Data entries

· · · · ·

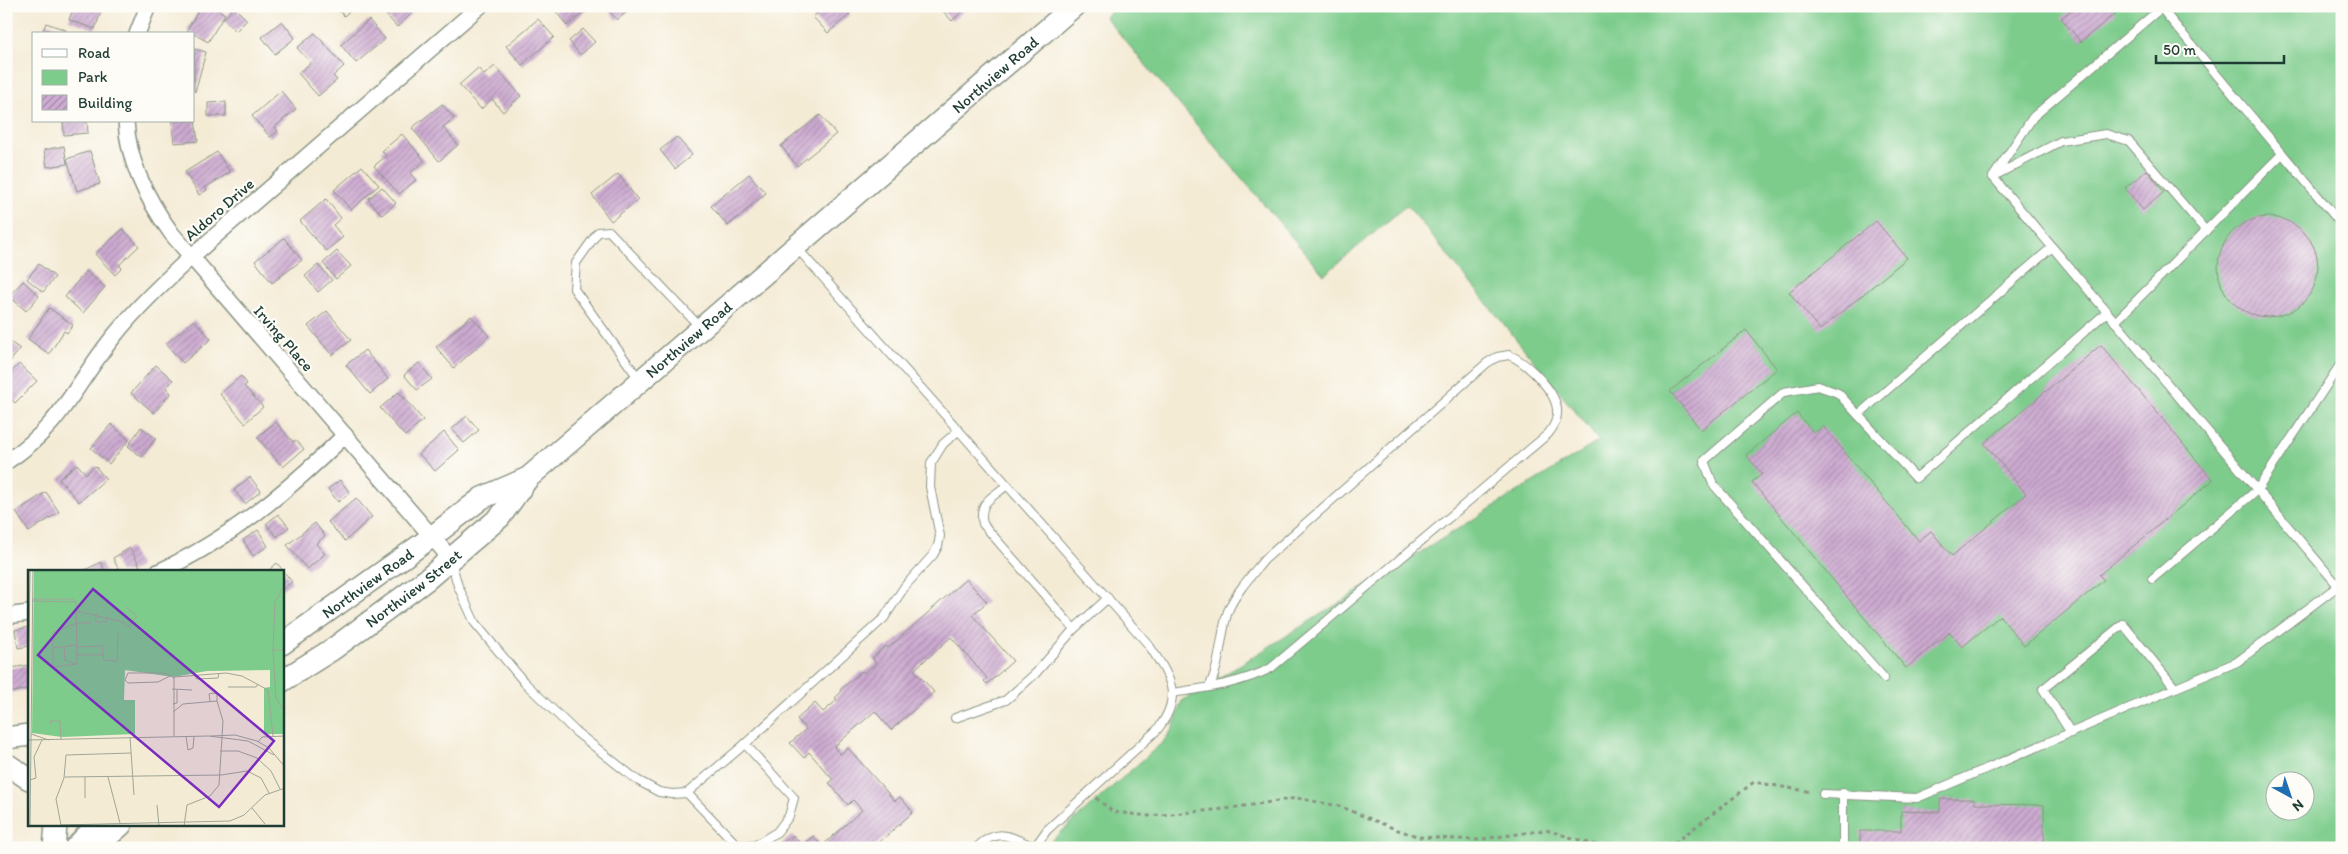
<svg xmlns="http://www.w3.org/2000/svg" width="2348" height="854" font-family="Itim,sans-serif">
<style>
.green{fill:#7dcc8c;stroke:#4e8460;fill-rule:evenodd}
.building{fill:url(#building-hatch)}
.lines{fill:none;stroke-linecap:round;stroke-linejoin:round}
.lane-casing{stroke:#8a9484;stroke-width:10}
.street-casing{stroke:#8a9484;stroke-width:18}
.secondary-casing{stroke:#8a9484;stroke-width:24}
.path{stroke:#8a9484;stroke-width:3;stroke-dasharray:4 4;stroke-linecap:butt}
.lane{stroke:#fff;stroke-width:8}
.street{stroke:#fff;stroke-width:15}
.secondary{stroke:#fff;stroke-width:21}
.labels{text-anchor:middle;stroke-width:4.5;stroke-linejoin:round;paint-order:stroke}
.street-label{font-size:16px;fill:#1f3d34;stroke:#fdfcf7}
.inset-road{fill:none;stroke:#9fa595;stroke-width:1}
.view{fill:#7b2cbf;fill-opacity:0.15;stroke:#7b2cbf;stroke-width:2.5}
.inset-edge{fill:none;stroke:#1f3d34;stroke-width:2.5}
</style>
<defs>
<pattern id="building-hatch" width="6" height="6" patternUnits="userSpaceOnUse" patternTransform="scale(1.25)"><rect width="6" height="6" fill="#cdaad1"/><path d="M-1 1l2-2M0 6l6-6M5 7l2-2" fill="none" stroke="#a68caa"/></pattern>
</defs>
<rect width="100%" height="100%" fill="#fdfcf7"/>
<filter id="ink" filterUnits="userSpaceOnUse"><feTurbulence type="fractalNoise" baseFrequency=".02" numOctaves="2"/><feDisplacementMap in="SourceGraphic" scale="10" xChannelSelector="R" yChannelSelector="G"/><feConvolveMatrix kernelMatrix="1 2 1 2 8 2 1 2 1" color-interpolation-filters="sRGB"/></filter>
<filter id="wash" filterUnits="userSpaceOnUse"><feTurbulence type="fractalNoise" baseFrequency=".0096" numOctaves="4" result="noise"/><feDisplacementMap in="SourceGraphic" scale="20" xChannelSelector="R" yChannelSelector="G"/><feGaussianBlur stdDeviation="1.12" result="paint"/><feColorMatrix in="noise" values="0 0 0 0 0 0 0 0 0 0 0 0 0 0 0 0 0 1.4 0 .05"/><feComposite in="paint" operator="in"/></filter>
<g filter="url(#wash)">
<rect width="100%" height="100%" fill="#f4ebd5"/>
<path class="green" d="M1117,6h1225v842h-1294l3,-7 112,-99 10,-14 9,-27 417,-260 -192,-236 -83,70 -219,-258zM2276,782h30v30h-30z"/>
<g id="blocks">
<g class="building">
<polygon points="74,6 103,6 95,29 69,20"/>
<polygon points="201,6 212,6 225,14 208,42 187,30"/>
<polygon points="335,6 355,6 344,16"/>
<polygon points="384,6 420,6 397,27 381,9"/>
<polygon points="552,6 588,6 589,8 567,26"/>
<polygon points="605,6 634,6 617,20"/>
<polygon points="825,6 843,6 850,14 828,33 813,17"/>
<polygon points="938,6 969,6 952,21"/>
<polygon points="2076,6 2111,6 2116,13 2081,42 2061,18"/>
<polygon points="234,7 247,20 236,31 223,19"/>
<polygon points="538,19 554,37 522,65 506,46"/>
<polygon points="369,20 385,39 356,63 341,45"/>
<polygon points="282,21 295,38 275,54 262,37"/>
<polygon points="46,23 66,30 64,34 42,34"/>
<polygon points="583,29 595,42 580,55 569,41"/>
<polygon points="315,33 344,66 333,76 337,80 318,96 298,73 311,63 297,48"/>
<polygon points="194,49 206,52 195,92 194,91"/>
<polygon points="495,66 521,96 503,112 492,99 481,109 459,85 478,68 484,75"/>
<polygon points="281,91 296,109 275,127 278,131 270,137 252,116"/>
<polygon points="226,102 226,116 208,116 208,103"/>
<polygon points="442,104 454,118 443,127 458,145 439,161 412,128"/>
<polygon points="194,113 198,141 174,143 172,121 194,121"/>
<polygon points="820,115 836,134 797,166 781,146"/>
<polygon points="63,121 87,121 88,133 64,135"/>
<polygon points="402,134 425,161 410,173 416,180 399,194 374,166 386,156 382,151"/>
<polygon points="677,137 692,155 675,169 660,150"/>
<polygon points="64,146 67,164 47,167 44,150"/>
<polygon points="90,151 100,184 77,191 67,159"/>
<polygon points="217,152 230,172 205,188 207,190 199,195 185,172"/>
<polygon points="362,166 379,185 351,210 334,190"/>
<polygon points="2147,170 2164,192 2143,210 2125,188"/>
<polygon points="618,174 638,200 611,221 592,195"/>
<polygon points="749,174 766,193 728,226 711,206"/>
<polygon points="382,187 396,203 382,215 368,199"/>
<polygon points="326,199 341,218 333,225 343,237 326,251 300,221"/>
<circle cx="2268" cy="267" r="50"/>
<polygon points="1876,221 1907,258 1820,330 1789,292"/>
<polygon points="123,229 139,246 119,265 122,268 115,275 95,254"/>
<polygon points="284,238 302,260 272,283 255,261"/>
<polygon points="337,251 351,266 336,279 323,263"/>
<polygon points="39,264 55,277 43,292 27,279"/>
<polygon points="318,265 332,280 318,292 305,276"/>
<polygon points="86,271 105,287 83,313 65,297"/>
<polygon points="23,281 39,296 26,311 9,296"/>
<polygon points="49,308 73,325 67,333 64,331 49,354 28,339"/>
<polygon points="327,311 351,340 332,355 308,326"/>
<polygon points="471,316 489,336 454,368 436,347"/>
<polygon points="194,320 211,339 183,363 166,344"/>
<polygon points="1746,330 1777,369 1701,430 1670,391"/>
<polygon points="6,339 20,349 9,363 6,361"/>
<polygon points="2101,345 2213,480 2099,575 2104,580 2024,646 2000,616 1962,647 1950,632 1906,668 1752,482 1762,474 1746,455 1797,413 1814,433 1823,426 1919,541 1931,531 1952,556 2026,494 1984,443"/>
<polygon points="365,350 388,379 370,394 346,365"/>
<polygon points="419,363 432,379 417,390 404,375"/>
<polygon points="19,364 37,381 15,403 6,394 6,378"/>
<polygon points="156,365 173,380 166,388 171,393 154,413 131,393"/>
<polygon points="241,376 247,384 244,386 263,407 245,423 220,394"/>
<polygon points="399,392 423,420 405,436 380,408"/>
<polygon points="2341,392 2342,392 2341,416 2339,405"/>
<polygon points="467,416 479,430 464,443 452,429"/>
<polygon points="276,422 293,442 296,440 304,449 283,467 257,437"/>
<polygon points="111,424 129,440 109,464 91,448"/>
<polygon points="141,427 156,438 142,457 128,446"/>
<polygon points="444,432 459,450 435,471 419,454"/>
<polygon points="77,464 86,474 95,466 106,479 79,502 59,479"/>
<polygon points="250,477 261,491 245,504 234,490"/>
<polygon points="340,480 350,493 338,502 328,489"/>
<polygon points="46,492 59,512 29,532 16,512"/>
<polygon points="356,498 372,517 345,541 328,522"/>
<polygon points="278,514 289,527 277,537 266,524"/>
<polygon points="315,523 325,536 316,544 325,554 307,569 287,545"/>
<polygon points="258,530 268,546 253,556 243,540"/>
<polygon points="130,548 140,566 131,572 120,572 113,558"/>
<polygon points="101,562 105,572 81,572"/>
<polygon points="277,563 292,582 282,589 282,572 267,572"/>
<polygon points="966,579 987,602 972,615 1013,661 987,684 984,681 987,678 951,637 914,670 934,692 891,730 875,711 834,747 840,754 848,748 895,801 900,797 913,812 873,848 777,848 793,835 802,845 813,836 822,846 862,810 853,800 848,805 829,783 833,780 809,752 804,758 790,743 806,729 797,719 815,703 823,712 837,700 835,698 841,692 840,690 862,671 864,673 876,663 872,658 886,646 888,648"/>
<polygon points="29,627 29,646 18,648 15,630"/>
<polygon points="29,665 29,689 8,693 6,669"/>
<polygon points="1940,799 1974,799 1975,804 2044,805 2044,848 1860,848 1860,831 1901,831 1901,811 1940,812"/>
</g>
</g>
</g>
<g filter="url(#ink)">
<use href="#blocks" fill-opacity="0" stroke="#8a9484" stroke-width="1"/>
<g class="lines">
<defs>
<g id="lane">
<polyline points="1994,176 2061,141 2106,134 2129,141 2206,231"/>
<polyline points="1993,177 2340,588"/>
<polyline points="1993,177 2033,117 2161,8 2342,225"/>
<path d="M797,248l351,396c21,32 37,51 9,86l-110,100 -13,18"/>
<polyline points="2115,322 2282,154"/>
<polyline points="639,379 574,289 576,263 598,232 609,231 700,327"/>
<polyline points="1858,415 2051,248"/>
<path d="M1006,486c-15,12 -28,16 -23,38l91,105"/>
<polyline points="451,561 458,586 475,623 524,682 576,732 637,780 659,792 672,794 687,793 745,744 884,618 905,586 933,555 938,546 940,536 930,487 931,463 943,444 958,431"/>
<polyline points="2152,579 2257,490 2342,362"/>
<polyline points="1884,678 1713,484 1704,461 1784,392 1818,386 1838,393 1916,478 2107,312"/>
<path d="M1172,693c33,-5 68,-9 99,-25l277,-234c6,-7 10,-15 9,-25 -2,-19 -31,-47 -48,-54l-12,2 -10,6 -223,197c-13,16 -28,32 -36,51 -8,25 -7,53 -19,76"/>
<polyline points="955,718 1006,700 1036,673 1074,629 1108,598"/>
<polyline points="2071,733 2043,689 2123,624 2175,688"/>
<polyline points="687,793 737,845 754,846 777,832 789,816 794,798 745,744"/>
<polyline points="1823,794 1917,798 2237,662 2338,586"/>
<path d="M976,848c22,-21 33,-12 58,-1"/>
<polyline points="1843,848 1843,793"/>
</g>
<g id="street">
<polyline points="137,34 148,6"/>
<path d="M126,121c2,42 22,80 46,113l279,325"/>
<path d="M6,462c56,-36 69,-78 108,-126 23,-29 50,-54 77,-79l289,-251"/>
<path d="M158,572c71,-32 132,-83 187,-137"/>
<polyline points="6,616 29,613"/>
</g>
<g id="secondary">
<path id="s1" d="M282,644l151,-108 49,-38 46,-20 546,-472"/>
<path id="s2" d="M282,681l51,-32 93,-69 74,-63 28,-39"/>
<polyline points="6,738 29,735"/>
<polyline points="8,765 29,779"/>
<polyline points="54,848 56,825"/>
<polyline points="75,848 97,825"/>
<polyline points="95,848 121,825"/>
</g>
</defs>
<use href="#lane" class="lane-casing"/>
<use href="#street" class="street-casing"/>
<use href="#secondary" class="secondary-casing"/>
<g class="path">
<polyline points="1096,798 1113,812 1149,816 1225,809 1297,798 1339,806 1395,829 1420,837 1475,840 1546,830 1606,848"/>
<polyline points="1668,848 1754,782 1812,792"/>
</g>
<use href="#lane" class="lane"/>
<use href="#street" class="street"/>
<use href="#secondary" class="secondary"/>
</g>
</g>
<g class="labels">
<g class="street-label">
<text dy="6" stroke="none"><textPath href="#s1" startOffset="915">Northview Road</textPath></text>
<text transform="translate(219 209) rotate(-41)" y="6">Aldoro Drive</text>
<text transform="translate(284 338) rotate(49)" y="6">Irving Place</text>
<text dy="6" stroke="none"><textPath href="#s1" startOffset="510">Northview Road</textPath></text>
<text dy="6" stroke="none"><textPath href="#s1" startOffset="105">Northview Road</textPath></text>
<text dy="6" stroke="none"><textPath href="#s2" startOffset="161">Northview Street</textPath></text>
</g>
</g>
<g transform="translate(28 570)">
<rect width="256" height="256" fill="#f4ebd5"/>
<path d="M6,0h250v164h-20v-46l6,-1v-17l-63,1 -34,6 -48,-7 -1,30h11v34l-73,3 -30,-4z" fill="#7dcc8c"/>
<path class="inset-road" d="M5,29h40l3,3M4,31l44,1M48,32l1,62M98,37l11,9 -9,11M49,41l46,11 7,6M68,43v9h10l1,-5M36,77l1,13 10,4M49,77l25,-1 2,14 13,1 1,-28M25,78l24,-3M245,80l2,-48 10,-18M257,80h-12l3,48 9,15M49,85h26M49,94l-24,3v-35l24,-9h14M166,105l3,4 21,-1 1,-5M142,106l-12,6 -30,1 -3,-3 3,-7h36l3,1 2,1 5,3M200,117h28l2,-3M144,119l20,1M182,131l-1,-7 4,-1 4,1v7M145,134l4,-1v-13M145,142l10,-8 34,-3 6,20 -4,64 -9,11 -23,9 -3,21M23,155l-1,-4h10l1,18M0,158l2,-158M3,164l18,6M146,166v-59l52,-4 16,3 26,14 5,46M158,166l2,14 5,-2 1,-12M183,166l24,-1 22,6 12,7 16,19M102,167l4,58M0,170l181,-4 39,5 26,14M230,172l4,-5 23,-1M192,181h18l19,7 14,13 9,18M37,207l156,-2 26,-4 14,7 8,15M57,207v21M80,207l12,46M2,210l6,-2 -2,-21 8,-17M129,235l2,21M224,238l13,16M33,255l169,-4 14,-6 21,-20 20,-7M33,255l-5,-26 8,-21 2,-23 65,-2M2,256l3,-256"/>
<path class="view" d="M65,19l181,152 -55,66 -181,-152z"/>
<rect width="256" height="256" class="inset-edge"/>
</g>
<rect width="2348" height="854" fill="none" stroke="#fdfcf7" stroke-width="25"/>
<rect x="32" y="32" width="162" height="90" fill="#fdfcf7" stroke="#a4b0a9"/>
<rect x="42" y="49" width="25" height="8" fill="#ffffff" stroke="#a4b0a9"/>
<text x="78" y="58" font-size="15" fill="#1f3d34">Road</text>
<rect x="42" y="70" width="25" height="15" fill="#7dcc8c" stroke="#a4b0a9"/>
<text x="78" y="82" font-size="15" fill="#1f3d34">Park</text>
<rect x="42" y="95" width="25" height="15" fill="url(#building-hatch)" stroke="#a4b0a9"/>
<text x="78" y="108" font-size="15" fill="#1f3d34">Building</text>
<g transform="translate(2290 796) rotate(140)"><circle r="24" fill="#fdfcf7" stroke="#a4b0a9"/>
<path d="M0-4L9 19L0 12L-9 19Z" fill="#1f6fb2"/>
<text y="-8" font-size="14" font-weight="bold" text-anchor="middle" fill="#1f3d34">N</text>
</g>
<path d="M2156 55v8h128v-8" fill="none" stroke="#1f3d34" stroke-width="2.5"/>
<text x="2163" y="55" font-size="15" fill="#1f3d34" stroke="#fdfcf7" stroke-width="4" paint-order="stroke">50 m</text>
</svg>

· · · · ·

What the task requires: Which lines in the records above contain the word "rect"? Copy each one.

Exercise solution:
<pattern id="building-hatch" width="6" height="6" patternUnits="userSpaceOnUse" patternTransform="scale(1.25)"><rect width="6" height="6" fill="#cdaad1"/><path d="M-1 1l2-2M0 6l6-6M5 7l2-2" fill="none" stroke="#a68caa"/></pattern>
<rect width="100%" height="100%" fill="#fdfcf7"/>
<rect width="100%" height="100%" fill="#f4ebd5"/>
<rect width="256" height="256" fill="#f4ebd5"/>
<rect width="256" height="256" class="inset-edge"/>
<rect width="2348" height="854" fill="none" stroke="#fdfcf7" stroke-width="25"/>
<rect x="32" y="32" width="162" height="90" fill="#fdfcf7" stroke="#a4b0a9"/>
<rect x="42" y="49" width="25" height="8" fill="#ffffff" stroke="#a4b0a9"/>
<rect x="42" y="70" width="25" height="15" fill="#7dcc8c" stroke="#a4b0a9"/>
<rect x="42" y="95" width="25" height="15" fill="url(#building-hatch)" stroke="#a4b0a9"/>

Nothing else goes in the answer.